CRISI UCRAINA: È UN GRANDE BLUFF?!?
Con un pizzico di onestà intellettuale sto constatando che la crisi Ucraina è lontana da giungere a una soluzione che porti nell’immediato a un vero cessate il fuoco e a un vero tavolo di negoziazione, possibilmente non mediato da Stati ambigui come la Turchia. Ogni guerra, sappiamo benissimo, include, dopo la fine delle ostilità, un negoziato. Solo una trattativa che accontenti tutte le parti in campo (USA inclusi), magari rimettendo sul “tavolo da gioco” le carte Crimea e Donbass al fine di far dividere (in un certo qual modo) equamente la posta tra russi ed ucraini, può essere auspicabile per un ritorno allo status quo ante il 20 febbraio 2014. Magari lasciare che il Donbass ritorni a essere realmente un’enclave di Mosca, considerate le popolazioni residenti russofone e i confini territoriali con la terra degli Zar (ogni riferimento a Putin non sarebbe casuale), e la Crimea sotto l’egida di Kiev. Devo anche sottolineare, però, l’enorme quantità di superficialità e ipocrisia, da una parte all’altra degli schieramenti, con il quale si sta portando avanti questa guerra di aggressione di Putin e (in risposta) per procura dagli USA. È ovvio che prima dell’invasione delle forze armate russe ci sono sempre stati in ballo in quella zona del pianeta, in primis, obiettivi geopolitici ed economici mondiali sia da parte degli Stati Uniti sia dalla Russia, che mettono in secondo piano quelli di natura etnico territoriale.

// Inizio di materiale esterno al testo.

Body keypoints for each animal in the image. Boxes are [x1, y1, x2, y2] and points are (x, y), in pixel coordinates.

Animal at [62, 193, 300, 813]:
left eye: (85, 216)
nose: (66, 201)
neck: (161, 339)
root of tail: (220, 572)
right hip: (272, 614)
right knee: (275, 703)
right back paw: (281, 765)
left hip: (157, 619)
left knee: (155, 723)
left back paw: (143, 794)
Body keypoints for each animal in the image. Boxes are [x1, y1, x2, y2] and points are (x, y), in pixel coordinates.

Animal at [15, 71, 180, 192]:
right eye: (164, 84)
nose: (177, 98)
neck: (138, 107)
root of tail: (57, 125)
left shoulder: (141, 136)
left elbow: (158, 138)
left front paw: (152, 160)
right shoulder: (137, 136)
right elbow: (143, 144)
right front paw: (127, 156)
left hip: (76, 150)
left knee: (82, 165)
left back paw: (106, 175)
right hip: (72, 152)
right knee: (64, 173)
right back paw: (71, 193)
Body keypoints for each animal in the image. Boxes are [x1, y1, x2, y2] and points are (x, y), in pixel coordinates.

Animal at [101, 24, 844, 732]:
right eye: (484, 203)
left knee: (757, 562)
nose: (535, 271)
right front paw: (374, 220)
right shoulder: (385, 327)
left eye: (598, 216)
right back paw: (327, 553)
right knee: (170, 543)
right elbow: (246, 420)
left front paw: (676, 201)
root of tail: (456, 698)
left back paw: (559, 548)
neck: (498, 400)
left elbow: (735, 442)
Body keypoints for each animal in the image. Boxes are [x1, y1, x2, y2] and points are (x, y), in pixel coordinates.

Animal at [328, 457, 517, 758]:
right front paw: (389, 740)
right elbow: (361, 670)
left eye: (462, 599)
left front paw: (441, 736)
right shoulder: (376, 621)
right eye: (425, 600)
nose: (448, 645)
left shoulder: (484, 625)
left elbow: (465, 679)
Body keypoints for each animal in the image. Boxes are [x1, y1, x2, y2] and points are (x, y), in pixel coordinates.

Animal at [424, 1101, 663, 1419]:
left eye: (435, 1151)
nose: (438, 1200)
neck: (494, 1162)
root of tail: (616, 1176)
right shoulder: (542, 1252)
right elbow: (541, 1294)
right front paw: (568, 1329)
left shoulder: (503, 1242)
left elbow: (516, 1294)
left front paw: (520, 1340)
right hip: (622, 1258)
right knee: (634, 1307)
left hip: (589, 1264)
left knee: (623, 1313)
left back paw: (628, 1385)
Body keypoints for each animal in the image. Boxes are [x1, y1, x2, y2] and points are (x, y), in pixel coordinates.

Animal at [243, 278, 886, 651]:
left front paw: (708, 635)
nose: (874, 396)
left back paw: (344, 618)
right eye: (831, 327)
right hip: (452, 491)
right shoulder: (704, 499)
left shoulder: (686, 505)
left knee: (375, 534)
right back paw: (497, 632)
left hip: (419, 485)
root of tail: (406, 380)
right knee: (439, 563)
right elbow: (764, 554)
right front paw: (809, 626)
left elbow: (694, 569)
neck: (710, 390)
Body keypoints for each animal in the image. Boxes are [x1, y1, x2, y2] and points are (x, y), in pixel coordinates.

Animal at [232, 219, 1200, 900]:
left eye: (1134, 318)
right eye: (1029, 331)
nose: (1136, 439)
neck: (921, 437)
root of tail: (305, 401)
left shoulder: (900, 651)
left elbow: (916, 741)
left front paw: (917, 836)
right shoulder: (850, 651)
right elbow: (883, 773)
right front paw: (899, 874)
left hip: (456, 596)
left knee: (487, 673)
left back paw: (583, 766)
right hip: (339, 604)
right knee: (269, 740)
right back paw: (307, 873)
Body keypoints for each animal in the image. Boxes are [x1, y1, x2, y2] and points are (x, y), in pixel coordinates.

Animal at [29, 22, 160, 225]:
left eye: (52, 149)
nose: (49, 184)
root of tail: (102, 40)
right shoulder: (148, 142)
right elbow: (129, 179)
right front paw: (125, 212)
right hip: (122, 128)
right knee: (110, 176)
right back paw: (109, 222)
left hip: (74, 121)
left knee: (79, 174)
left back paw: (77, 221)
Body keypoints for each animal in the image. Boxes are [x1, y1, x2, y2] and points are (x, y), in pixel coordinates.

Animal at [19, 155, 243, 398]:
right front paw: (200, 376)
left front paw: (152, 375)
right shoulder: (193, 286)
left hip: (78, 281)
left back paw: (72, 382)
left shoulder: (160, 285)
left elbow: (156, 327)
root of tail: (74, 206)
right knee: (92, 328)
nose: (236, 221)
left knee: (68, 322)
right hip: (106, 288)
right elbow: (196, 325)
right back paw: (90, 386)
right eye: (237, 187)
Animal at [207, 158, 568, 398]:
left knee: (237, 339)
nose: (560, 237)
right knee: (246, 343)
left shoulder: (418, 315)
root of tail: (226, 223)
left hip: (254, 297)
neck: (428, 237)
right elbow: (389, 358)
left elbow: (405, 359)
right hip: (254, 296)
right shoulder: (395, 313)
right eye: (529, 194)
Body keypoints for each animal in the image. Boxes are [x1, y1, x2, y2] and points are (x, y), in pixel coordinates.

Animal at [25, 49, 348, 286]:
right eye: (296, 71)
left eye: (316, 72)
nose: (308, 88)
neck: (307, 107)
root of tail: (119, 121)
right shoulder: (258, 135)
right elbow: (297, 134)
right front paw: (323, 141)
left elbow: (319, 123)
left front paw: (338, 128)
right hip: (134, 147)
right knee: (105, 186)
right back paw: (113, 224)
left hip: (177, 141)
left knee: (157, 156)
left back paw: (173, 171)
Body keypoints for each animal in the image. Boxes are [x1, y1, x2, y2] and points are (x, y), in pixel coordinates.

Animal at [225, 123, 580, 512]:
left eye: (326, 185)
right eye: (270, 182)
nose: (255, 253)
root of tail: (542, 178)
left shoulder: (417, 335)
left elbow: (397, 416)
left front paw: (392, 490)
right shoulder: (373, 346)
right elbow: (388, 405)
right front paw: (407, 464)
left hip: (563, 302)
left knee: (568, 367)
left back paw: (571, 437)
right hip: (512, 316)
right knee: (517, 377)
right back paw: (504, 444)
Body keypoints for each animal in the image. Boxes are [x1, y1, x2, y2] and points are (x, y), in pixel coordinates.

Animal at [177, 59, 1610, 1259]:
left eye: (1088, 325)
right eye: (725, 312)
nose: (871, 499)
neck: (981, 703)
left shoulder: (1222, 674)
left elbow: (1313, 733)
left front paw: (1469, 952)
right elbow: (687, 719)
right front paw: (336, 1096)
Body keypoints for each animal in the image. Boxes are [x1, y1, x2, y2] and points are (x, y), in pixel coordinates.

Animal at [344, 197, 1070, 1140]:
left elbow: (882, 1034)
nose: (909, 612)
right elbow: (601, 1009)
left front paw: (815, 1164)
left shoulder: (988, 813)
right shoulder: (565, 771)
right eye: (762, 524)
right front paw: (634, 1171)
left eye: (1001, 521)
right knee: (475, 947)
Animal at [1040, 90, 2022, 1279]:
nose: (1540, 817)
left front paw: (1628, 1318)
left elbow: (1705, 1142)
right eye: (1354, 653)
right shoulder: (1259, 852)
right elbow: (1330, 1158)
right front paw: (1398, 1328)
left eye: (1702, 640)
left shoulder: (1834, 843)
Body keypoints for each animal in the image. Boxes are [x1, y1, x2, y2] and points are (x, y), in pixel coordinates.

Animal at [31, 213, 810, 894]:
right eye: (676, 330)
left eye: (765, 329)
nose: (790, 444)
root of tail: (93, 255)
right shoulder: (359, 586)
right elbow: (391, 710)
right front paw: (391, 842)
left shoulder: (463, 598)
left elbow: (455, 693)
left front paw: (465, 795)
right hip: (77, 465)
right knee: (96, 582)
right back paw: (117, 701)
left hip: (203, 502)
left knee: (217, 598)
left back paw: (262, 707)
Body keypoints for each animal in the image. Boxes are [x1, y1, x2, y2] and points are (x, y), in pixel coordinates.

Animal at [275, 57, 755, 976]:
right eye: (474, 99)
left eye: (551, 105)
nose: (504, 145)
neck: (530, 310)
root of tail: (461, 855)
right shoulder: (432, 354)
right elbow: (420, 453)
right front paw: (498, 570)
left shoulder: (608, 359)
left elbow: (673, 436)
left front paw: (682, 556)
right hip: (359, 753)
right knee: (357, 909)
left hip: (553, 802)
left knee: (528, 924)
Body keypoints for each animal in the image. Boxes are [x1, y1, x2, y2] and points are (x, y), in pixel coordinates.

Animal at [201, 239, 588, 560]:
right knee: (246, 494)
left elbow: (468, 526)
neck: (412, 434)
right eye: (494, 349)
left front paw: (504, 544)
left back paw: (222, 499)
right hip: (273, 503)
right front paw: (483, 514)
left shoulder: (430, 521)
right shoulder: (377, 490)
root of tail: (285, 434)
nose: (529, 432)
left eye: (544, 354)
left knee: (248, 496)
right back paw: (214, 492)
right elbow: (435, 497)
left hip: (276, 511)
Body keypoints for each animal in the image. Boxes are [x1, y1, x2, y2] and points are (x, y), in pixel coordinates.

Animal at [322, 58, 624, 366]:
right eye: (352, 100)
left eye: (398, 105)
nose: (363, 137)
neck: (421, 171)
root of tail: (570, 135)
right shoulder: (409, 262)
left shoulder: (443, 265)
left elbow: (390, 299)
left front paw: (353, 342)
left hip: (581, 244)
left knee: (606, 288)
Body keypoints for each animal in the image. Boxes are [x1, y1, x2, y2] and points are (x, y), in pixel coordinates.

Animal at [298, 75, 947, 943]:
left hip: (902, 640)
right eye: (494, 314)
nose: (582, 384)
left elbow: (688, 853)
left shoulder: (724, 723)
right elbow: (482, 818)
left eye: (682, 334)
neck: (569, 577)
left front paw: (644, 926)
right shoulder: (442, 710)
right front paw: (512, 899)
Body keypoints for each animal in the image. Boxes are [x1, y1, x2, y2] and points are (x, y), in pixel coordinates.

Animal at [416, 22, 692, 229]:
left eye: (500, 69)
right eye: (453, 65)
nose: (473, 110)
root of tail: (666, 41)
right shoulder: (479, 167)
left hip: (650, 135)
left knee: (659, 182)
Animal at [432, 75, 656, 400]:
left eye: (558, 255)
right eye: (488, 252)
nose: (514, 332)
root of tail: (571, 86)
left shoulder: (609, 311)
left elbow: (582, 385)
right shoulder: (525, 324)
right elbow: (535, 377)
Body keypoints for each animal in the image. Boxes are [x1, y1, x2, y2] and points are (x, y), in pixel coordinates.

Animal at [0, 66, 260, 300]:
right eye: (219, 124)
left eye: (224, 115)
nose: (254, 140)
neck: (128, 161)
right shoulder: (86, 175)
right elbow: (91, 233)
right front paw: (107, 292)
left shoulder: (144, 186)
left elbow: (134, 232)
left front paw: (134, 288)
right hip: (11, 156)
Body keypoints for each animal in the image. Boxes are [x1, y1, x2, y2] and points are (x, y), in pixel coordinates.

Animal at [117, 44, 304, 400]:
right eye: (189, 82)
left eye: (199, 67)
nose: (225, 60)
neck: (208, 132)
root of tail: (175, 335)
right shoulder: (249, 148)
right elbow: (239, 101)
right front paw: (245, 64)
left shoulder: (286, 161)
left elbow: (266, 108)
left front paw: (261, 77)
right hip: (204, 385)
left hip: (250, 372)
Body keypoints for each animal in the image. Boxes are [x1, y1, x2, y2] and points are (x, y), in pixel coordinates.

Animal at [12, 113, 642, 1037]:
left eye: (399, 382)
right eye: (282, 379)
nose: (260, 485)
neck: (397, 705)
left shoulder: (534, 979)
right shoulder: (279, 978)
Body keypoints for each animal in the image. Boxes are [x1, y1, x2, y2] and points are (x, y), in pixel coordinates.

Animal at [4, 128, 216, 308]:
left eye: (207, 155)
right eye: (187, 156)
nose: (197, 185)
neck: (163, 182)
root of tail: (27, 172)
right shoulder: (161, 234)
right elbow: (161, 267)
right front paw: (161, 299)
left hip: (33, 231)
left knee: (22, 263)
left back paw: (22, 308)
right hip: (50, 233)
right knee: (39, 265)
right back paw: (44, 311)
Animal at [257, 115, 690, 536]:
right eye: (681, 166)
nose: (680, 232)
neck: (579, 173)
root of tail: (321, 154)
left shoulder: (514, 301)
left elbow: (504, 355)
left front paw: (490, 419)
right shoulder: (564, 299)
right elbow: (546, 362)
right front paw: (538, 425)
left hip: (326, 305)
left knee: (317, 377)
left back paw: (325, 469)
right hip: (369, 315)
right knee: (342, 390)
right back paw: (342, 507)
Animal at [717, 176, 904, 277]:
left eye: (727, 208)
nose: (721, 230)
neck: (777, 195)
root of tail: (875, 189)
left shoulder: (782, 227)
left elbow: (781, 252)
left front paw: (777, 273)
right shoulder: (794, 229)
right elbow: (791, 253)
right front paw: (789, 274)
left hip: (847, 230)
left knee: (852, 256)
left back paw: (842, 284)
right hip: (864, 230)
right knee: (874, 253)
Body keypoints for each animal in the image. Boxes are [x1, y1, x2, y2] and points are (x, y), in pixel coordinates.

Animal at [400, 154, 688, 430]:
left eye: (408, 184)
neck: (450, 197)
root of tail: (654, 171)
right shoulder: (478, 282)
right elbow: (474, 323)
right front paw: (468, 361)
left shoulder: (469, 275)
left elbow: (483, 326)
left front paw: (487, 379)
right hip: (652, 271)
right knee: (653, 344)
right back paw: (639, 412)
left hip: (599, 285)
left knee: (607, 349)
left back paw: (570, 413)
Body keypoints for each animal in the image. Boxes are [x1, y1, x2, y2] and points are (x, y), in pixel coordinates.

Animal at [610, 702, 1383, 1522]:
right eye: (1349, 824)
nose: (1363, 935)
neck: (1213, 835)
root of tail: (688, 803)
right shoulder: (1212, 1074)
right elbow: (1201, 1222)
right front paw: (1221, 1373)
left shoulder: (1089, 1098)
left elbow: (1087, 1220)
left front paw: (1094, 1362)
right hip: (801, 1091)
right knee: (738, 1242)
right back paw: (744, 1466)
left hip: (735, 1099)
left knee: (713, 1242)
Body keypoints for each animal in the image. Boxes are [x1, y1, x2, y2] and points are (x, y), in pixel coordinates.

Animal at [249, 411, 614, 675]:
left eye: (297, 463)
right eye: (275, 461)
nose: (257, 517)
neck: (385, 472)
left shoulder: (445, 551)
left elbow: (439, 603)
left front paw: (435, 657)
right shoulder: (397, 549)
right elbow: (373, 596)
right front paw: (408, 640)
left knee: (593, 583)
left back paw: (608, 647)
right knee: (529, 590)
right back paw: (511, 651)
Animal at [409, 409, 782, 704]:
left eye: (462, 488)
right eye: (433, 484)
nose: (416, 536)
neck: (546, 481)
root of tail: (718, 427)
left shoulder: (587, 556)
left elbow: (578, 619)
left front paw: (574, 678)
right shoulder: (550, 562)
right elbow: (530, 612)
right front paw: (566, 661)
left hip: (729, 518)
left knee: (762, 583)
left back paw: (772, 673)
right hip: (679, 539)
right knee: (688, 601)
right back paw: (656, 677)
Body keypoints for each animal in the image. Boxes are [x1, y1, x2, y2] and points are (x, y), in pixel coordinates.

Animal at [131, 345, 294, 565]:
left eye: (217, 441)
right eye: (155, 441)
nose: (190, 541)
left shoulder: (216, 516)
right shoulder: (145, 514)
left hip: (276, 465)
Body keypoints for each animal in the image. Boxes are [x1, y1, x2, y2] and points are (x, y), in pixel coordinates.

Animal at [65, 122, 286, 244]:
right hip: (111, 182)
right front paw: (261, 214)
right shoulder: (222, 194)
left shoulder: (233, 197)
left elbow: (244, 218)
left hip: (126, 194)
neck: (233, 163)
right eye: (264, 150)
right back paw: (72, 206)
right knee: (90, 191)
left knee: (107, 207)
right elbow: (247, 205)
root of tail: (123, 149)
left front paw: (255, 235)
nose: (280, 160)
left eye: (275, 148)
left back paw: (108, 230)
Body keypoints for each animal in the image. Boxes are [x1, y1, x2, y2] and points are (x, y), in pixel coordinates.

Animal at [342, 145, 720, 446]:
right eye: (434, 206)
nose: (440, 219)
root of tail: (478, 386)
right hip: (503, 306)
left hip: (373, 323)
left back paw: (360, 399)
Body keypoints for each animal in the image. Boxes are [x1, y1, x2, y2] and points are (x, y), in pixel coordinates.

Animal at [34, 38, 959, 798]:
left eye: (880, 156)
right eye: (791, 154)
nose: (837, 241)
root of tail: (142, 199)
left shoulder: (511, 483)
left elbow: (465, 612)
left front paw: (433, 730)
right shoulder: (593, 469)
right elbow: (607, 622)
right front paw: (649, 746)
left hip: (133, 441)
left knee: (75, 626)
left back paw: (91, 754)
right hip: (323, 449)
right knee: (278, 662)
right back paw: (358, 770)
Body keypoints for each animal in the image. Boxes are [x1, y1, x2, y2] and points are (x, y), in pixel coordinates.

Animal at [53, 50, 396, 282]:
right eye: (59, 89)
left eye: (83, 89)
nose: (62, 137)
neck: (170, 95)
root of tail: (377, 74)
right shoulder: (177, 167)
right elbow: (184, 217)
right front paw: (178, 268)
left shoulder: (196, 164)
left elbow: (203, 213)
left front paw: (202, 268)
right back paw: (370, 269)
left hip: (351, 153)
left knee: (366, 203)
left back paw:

Sin dal 2014, con l’indipendenza della Crimea dall’Ucraina, conseguente a un referendum non riconosciuto dalla comunità internazionale, le due superpotenze hanno giocato sporco con le pedine sistemate sullo scacchiere a est della cortina di ferro, avviando una partita con le regole della Guerra Fredda. Fermo restando l’invasione militare da manuale lanciata da Vladimir Putin, l’intelligence americana, però, sotto il comando di Obama prima, passando da Trump dopo e infine con Biden, ha tergiversato voltando le spalle a un pericolo di cui erano a conoscenza anche i muri. Con il risultato che dalle scaramucce mortali tra indipendentisti del Donbass e forze regolari ucraine aiutate dai paramilitari neonazisti del battaglione Azov, si è passati a una vera e propria guerra tra due nazioni dalle similari origini etniche. La crisi Ucraina ha avuto inizio alla fine di febbraio di quest’anno. Sono trascorsi molti mesi, però, senza che nessuno, fino a oggi, avesse la meglio sull’altro. Il Capo di Stato ucraino Volodymyr Zelens’kyj ogni giorno dall’inizio delle ostilità canta vittoria, forte del sostegno militare della NATO in termini di forniture belliche, mentre dall’altra parte le truppe di Vladimir Putin conquistano e perdono ripetutamente terreno senza riuscire a portare a termine l’Operazione Speciale di “liberazione dell’Ucraina dai nazisti”.
Il programma di Mosca di chiudere la partita in pochi giorni, massimo un mese, alla fine non è riuscito. Putin, pertanto, nonostante l’aumento delle forze in campo, l’uso dell’aviazione per radere al suolo intere città, disseminando di morti (soprattutto gente inerme) gran parte dei territori prima occupati e poi perduti, l’utilizzo dei mercenari e l’arruolamento dei riservisti, continua a tenere alto l’allerta di un attacco con missili nucleari. Nel frattempo, due giorni fa Rai News ha ripreso alcune parole del Consigliere per la sicurezza nazionale degli Usa, Jake Sullivan, riguardo all’utilizzo di armi nucleari sull’Ucraina da parte della Russia, rilasciate durante la trasmissione del network NBC, Meet the Press: “se oltrepasserà questa linea, subirà conseguenze catastrofiche. Gli Stati Uniti reagirebbero con decisione”. Usare la minaccia nucleare come botta e risposta nel dialogo tra le due superpotenze fa rabbrividire! “Occhio per occhio e il mondo divenne cieco”, diceva il Mahatma Gandhi. Spero si tratti solo di un bluff giocato ad armi pari tra il Cremlino e la Casa Bianca, anche se dall’inizio del conflitto in palio come posta continuano a esserci i civili rei, in questo caso, di essere nati e cresciuti nel posto sbagliato.